The theme will allow for a range of activities to delve into specific topics related to the promotion of innovation and the uptake of new technologies. It will focus on the importance of clean maritime transport and also the need to build back better and greener in a post-pandemic world.
Let me now turn to some of the major items on the agenda for this session.
Your Committee is expected to commence work on the development of a goal-based instrument regulating the operation of maritime autonomous surface ships, or MASS. This is following the successful conclusion of the regulatory scoping exercise and is expected to culminate in the adoption of a goal-based mandatory MASS Code in 2025, to ensure that, whatever degree of autonomy a ship may have, it will operate safely and reliably under all conditions. In this respect, I urge you to finalize the road map for the work to be carried out at this session, so that developments can proceed as planned.
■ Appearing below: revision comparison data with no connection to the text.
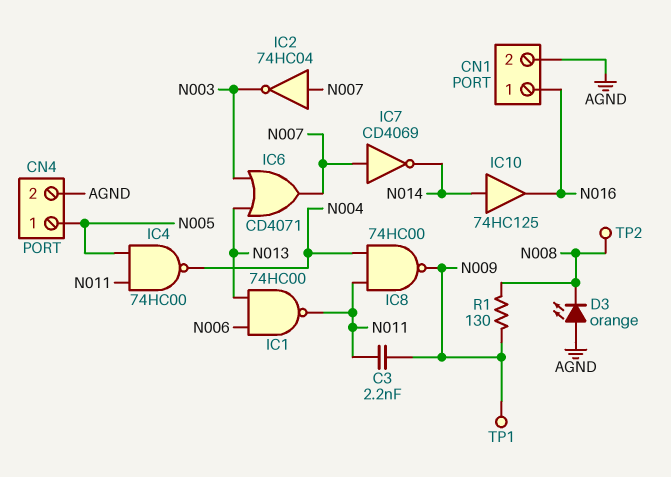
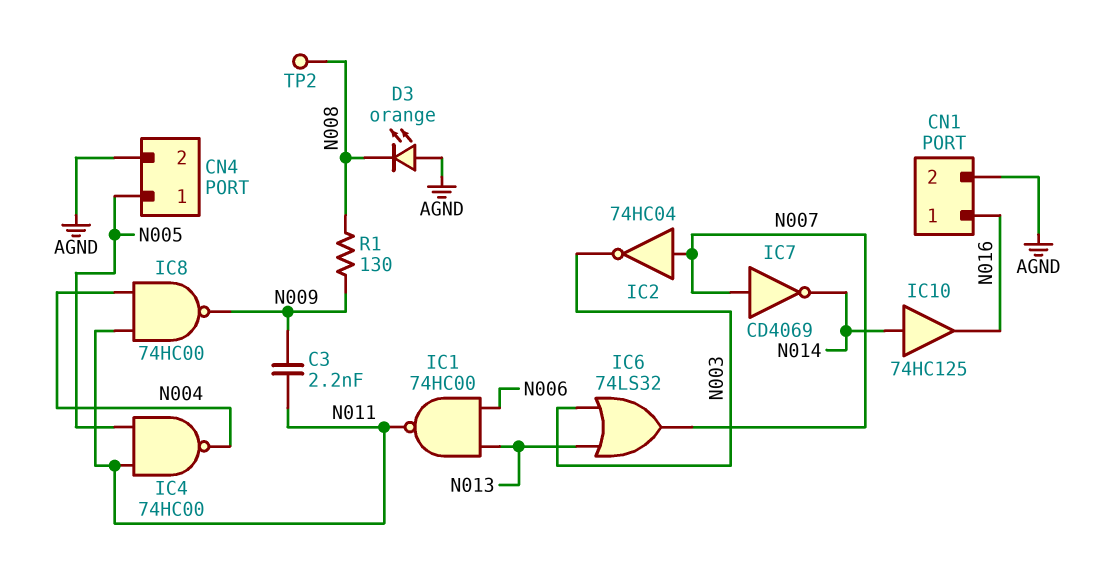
IC6: OR CD4071 (in N003, in N013, out N007) -> OR 74LS32 (in N003, in N013, out N007)
TP1: test point (N009) -> none

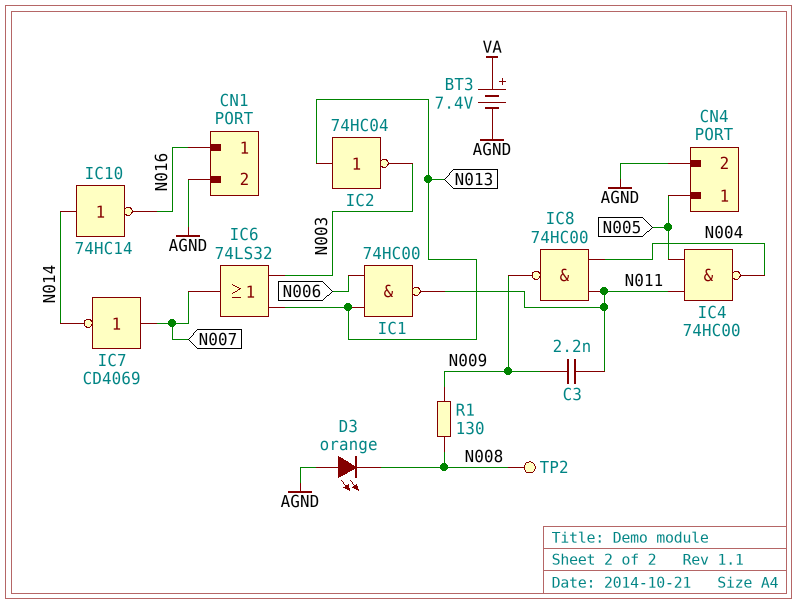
BT3: none -> 7.4V (plus VA, minus AGND)
IC2: NOT 74HC04 (in N007, out N003) -> NOT 74HC04 (in N013, out N003)
IC10: buffer 74HC125 (in N014, out N016) -> NOT 74HC14 (in N014, out N016)

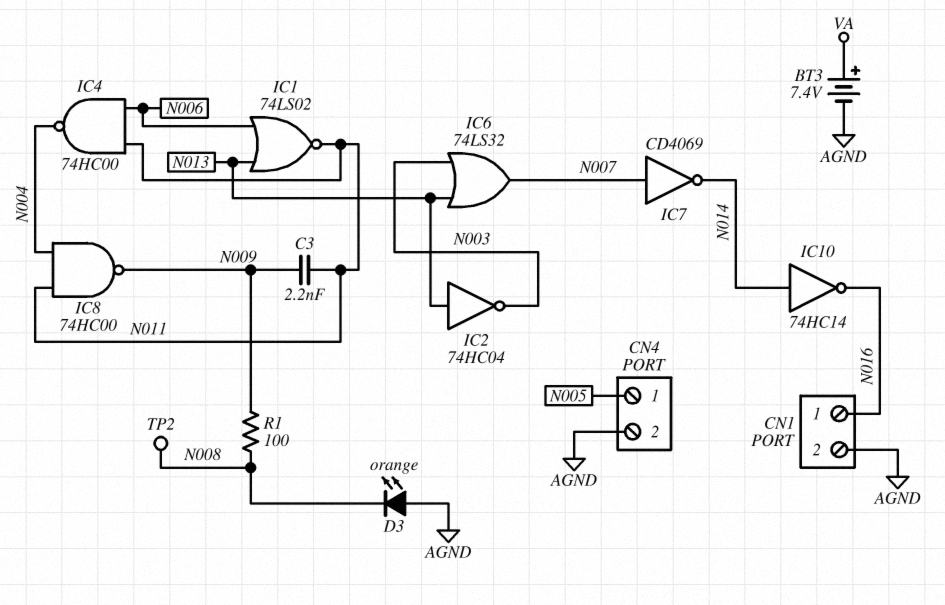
IC1: NAND 74HC00 (in N006, in N013, out N011) -> NOR 74LS02 (in N006, in N013, out N011)
IC4: NAND 74HC00 (in N005, in N011, out N004) -> NAND 74HC00 (in N006, in N011, out N004)
R1: 130 (N008, N009) -> 100 (N008, N009)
Concerning maritime security, you will consider the update on global trends relating to piracy and armed robbery against ships. I am pleased to report that the number of incidents has continued to fall, notably in the Gulf of Guinea, with 38 incidents reported in 2021 compared to 90 in 2020. I would also note that the UN Security Council Resolution 2608(2021), which gave authorization to Member States to provide naval assets off the coast of Somalia, expired on 31 March 2022. Despite the global decrease in piracy and the ending of the Security Council Resolution, we must remain vigilant. I call upon international organizations, littoral States and industry stakeholders to continue their efforts to reduce the threat of piracy and armed robbery; and encourage Member States to continue to monitor the threat to ships flying their flag operating off the coast of Somalia and to set appropriate security levels in accordance with the ISPS Code.
At this session you are scheduled to complete your work on domestic ferry safety. I encourage you to adopt the draft MSC resolution on Model Regulations on Domestic Ferry Safety. These model regulations are providing a framework to ensure the safe operation of domestic ferries which can be adapted by countries, as necessary, to suit their respective national conditions and requirements.
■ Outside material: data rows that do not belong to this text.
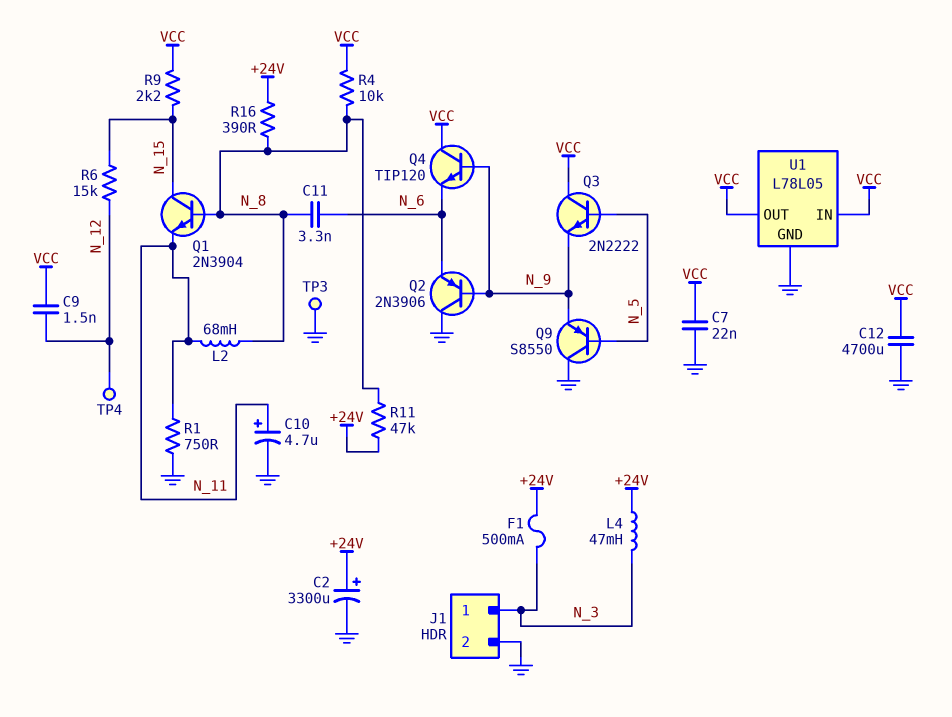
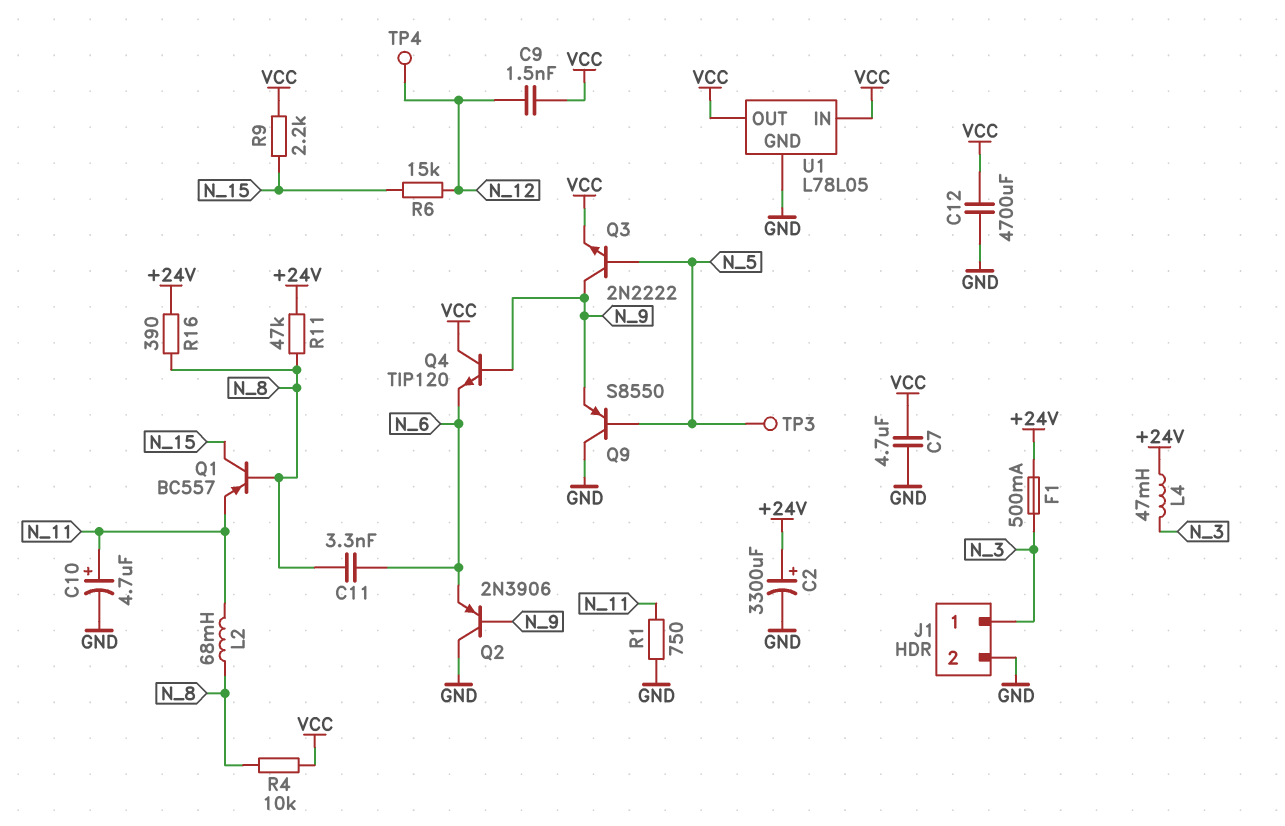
C7: 22nF (GND, VCC) -> 4.7uF (GND, VCC)
Q1: NPN 2N3904 (B N_8, C N_15, E N_11) -> PNP BC557 (B N_8, C N_15, E N_11)
Q3: NPN 2N2222 (B N_5, C VCC, E N_9) -> NPN 2N2222 (B N_5, C N_9, E VCC)
TP3: test point (GND) -> test point (N_5)

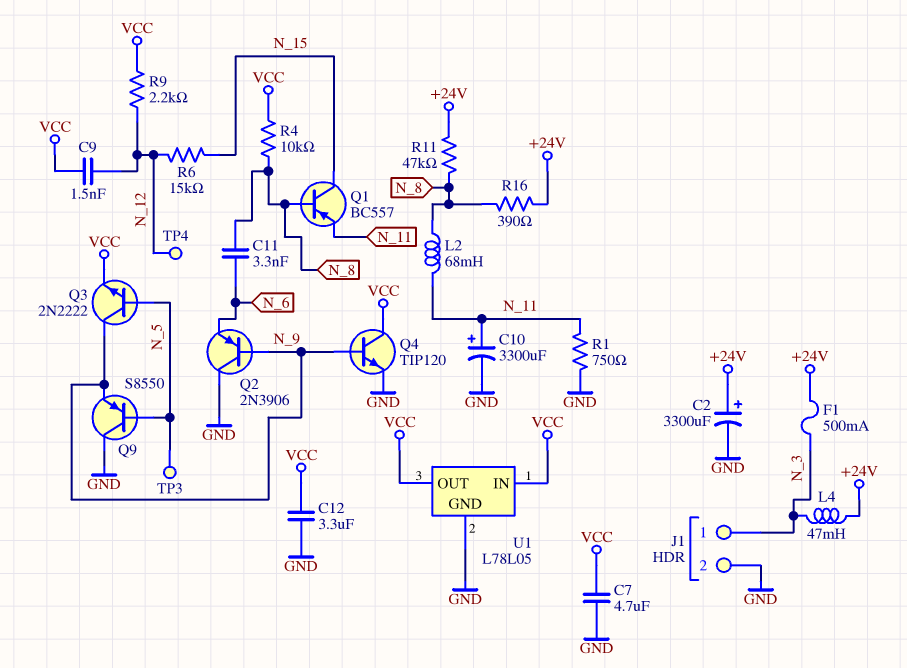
C10: 4.7uF (plus N_11, minus GND) -> 3300uF (plus N_11, minus GND)
C12: 4700uF (GND, VCC) -> 3.3uF (GND, VCC)
Q4: NPN TIP120 (B N_9, C VCC, E N_6) -> NPN TIP120 (B N_9, C VCC, E GND)
R9: 2.2k (N_15, VCC) -> 2.2k (N_12, VCC)

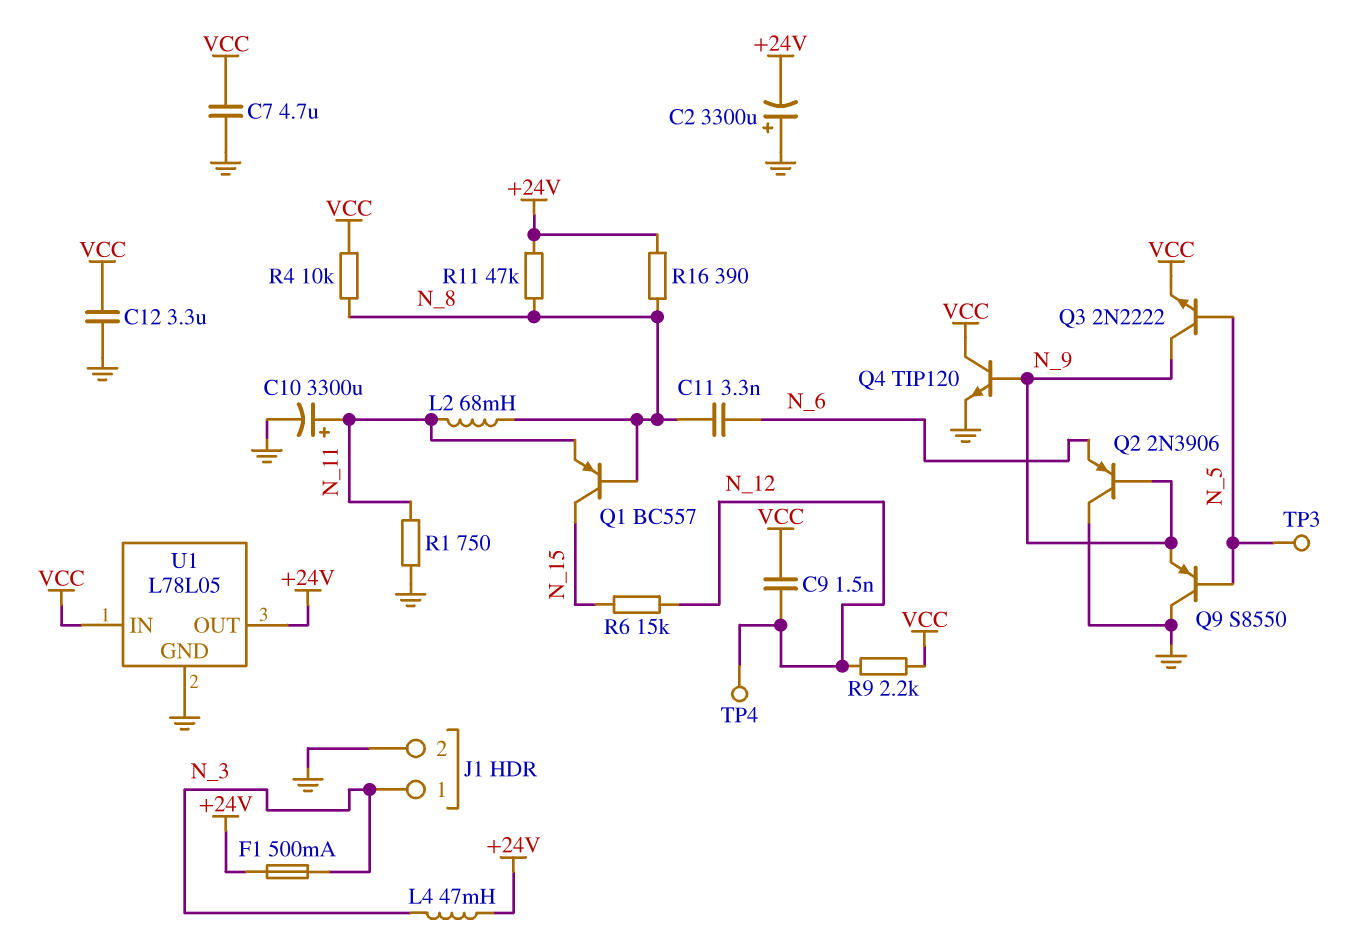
C2: 3300uF (plus +24V, minus GND) -> 3300uF (plus GND, minus +24V)
U1 pin OUT: VCC -> +24V

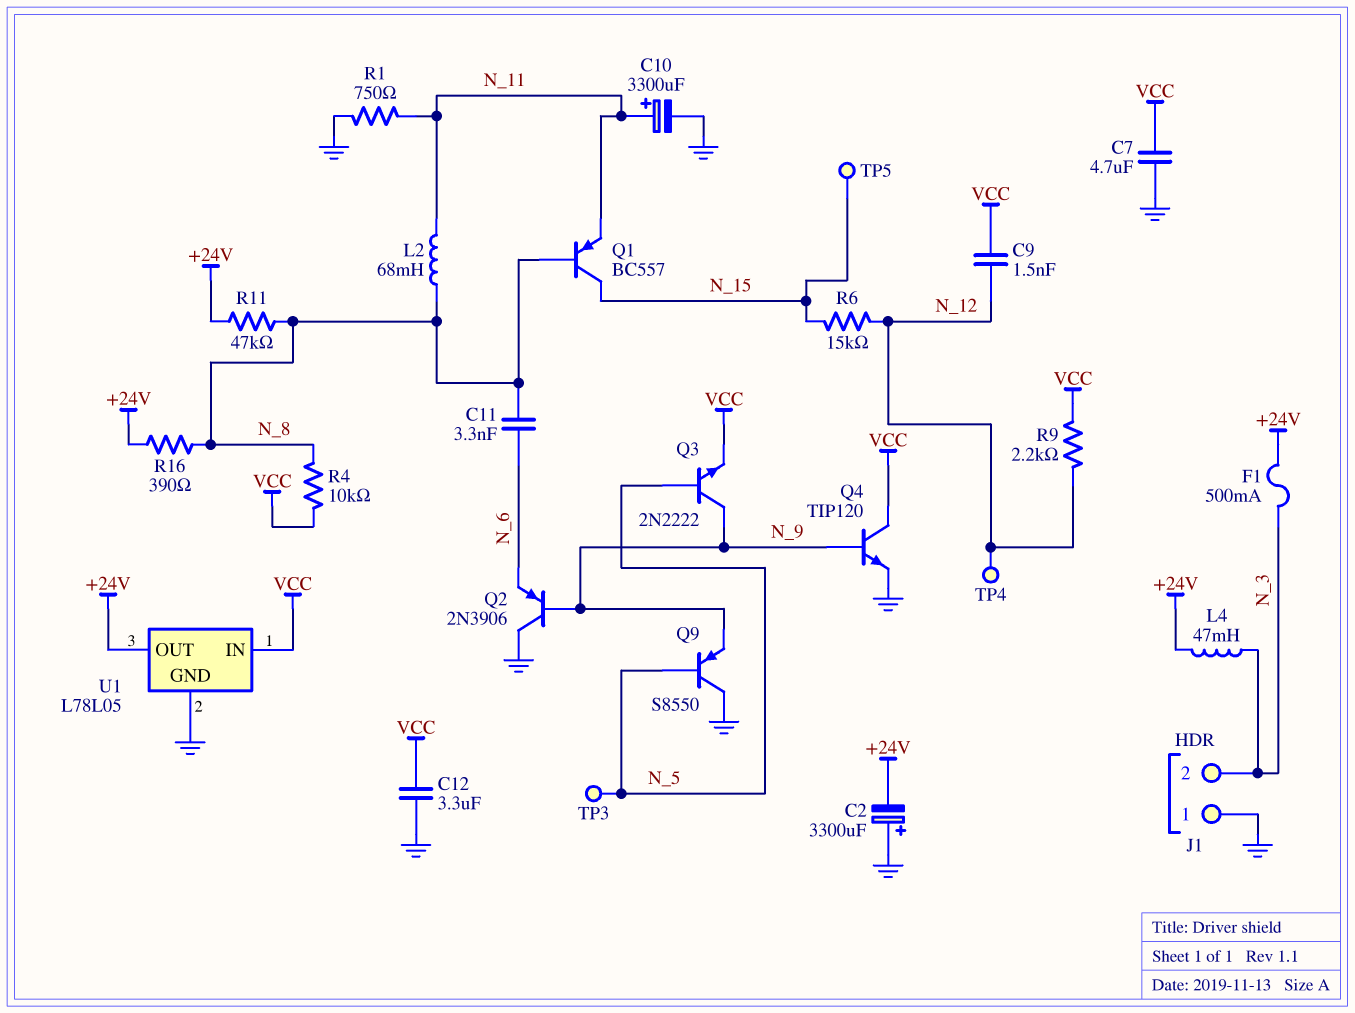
J1 pin 1: N_3 -> GND
J1 pin 2: GND -> N_3
TP5: none -> test point (N_15)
You are also expected to continue your consideration of further measures to enhance the safety of ships relating to the use of oil fuel. A related working group is expected to be established, with the main aim of finalizing draft SOLAS amendments addressing the reporting of confirmed cases where oil fuel suppliers have failed to meet the flashpoint requirements, action against oil fuel suppliers in confirmed cases of deliveries of oil fuel not complying with the flashpoint requirements and documentation of the flashpoint of the actual fuel batch. I urge you to finalize these amendments to ensure that the safety risks associated with oil fuel can be mitigated appropriately.
I am hopeful that you will also make progress on the other substantive items on the agenda for this session, such as:
- consideration of amendments to mandatory and non-mandatory instruments, in particular those addressing the modernization of the GMDSS;
- goal-based new ship construction standards; and
- the actions requested of you emanating from the reports of several sub-committees.
I am confident that you will apply the usual customary IMO spirit of cooperation in all your decisions and that, under the capable leadership of your Chair, Mrs. Medina of the United States, supported by the Vice-Chair, Mr. Mozas of Greece, you will have constructive discussions and reach agreement on the agenda items under consideration.
My best wishes to you all for a productive session.